Customer: the legal entity or natural person acting in the course of its profession or business, to whom Protein United has made an offer to enter into an agreement or with whom Protein United enters into an agreement.
Agreement: any agreement concluded between a Customer and Protein United, any amendment or addition thereto, as well as all legal acts in preparation for and in execution of that agreement.
Products: all types of products/items sold or delivered by Protein United that may be the subject of an Agreement, with due observance of Protein United’s business activities.
2. Applicability
These general terms and conditions apply to all offers made by Protein United and (future) Agreements and apply to all legal acts and legal relationships between Protein United and the Customer.
The applicability of any general (purchasing) terms and conditions of the Customer is expressly rejected, unless Protein United and the Customer have agreed otherwise in writing.

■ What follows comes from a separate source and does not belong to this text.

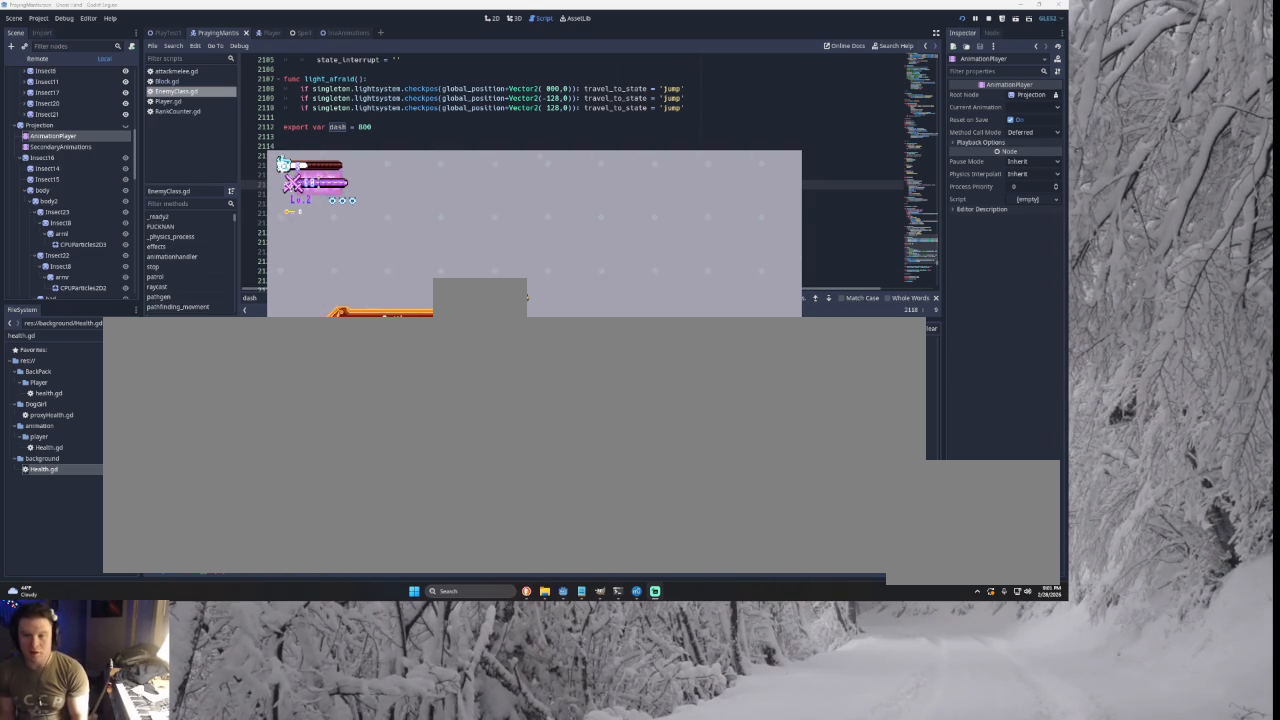
{"buttons": [], "left_stick": "left", "right_stick": "left", "events": []}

If these general terms and conditions conflict with the Customer’s (general) terms and conditions that have been declared applicable to an agreement by Protein United and/or the Customer, the provisions of these general terms and conditions shall prevail.
3. The offer
All quotations and offers are without obligation and subject to availability. Unless otherwise stated, quotations form Protein United are valid for no longer than one (1) month from the date of the quotation.
Obvious mistakes or errors on the website and in leaflets, offers, quotations or publications are not binding on Protein United.
Protein United cannot be held to its quotation if the Customer, in terms of reasonableness and fairness and in accordance with generally accepted standards, should have understood that the quotation or offer, or part thereof, contained an obvious mistake or error.
The quotation contains a complete and accurate description of the Products offered. The description is sufficiently detailed to enable the Customer to make a proper assessment of the offer.
If Protein United uses images, these are as accurate a representation as possible of the Products offered, with minor deviations in colour, weight and dimensions being possible. Obvious mistakes or errors in the offer are not binding on Protein United.
If the acceptance deviates (on minor points) from the offer included in the quotation, Protein United is not bound by this. The Agreement will then not be concluded in accordance with this deviating acceptance, unless Protein United indicates otherwise.
Unless otherwise stated, the prices quoted in the quotation are exclusive of VAT and other government levies, as well as any costs to be incurred in connection with the Agreement, including shipping and administration costs, unless otherwise stated in the quotation.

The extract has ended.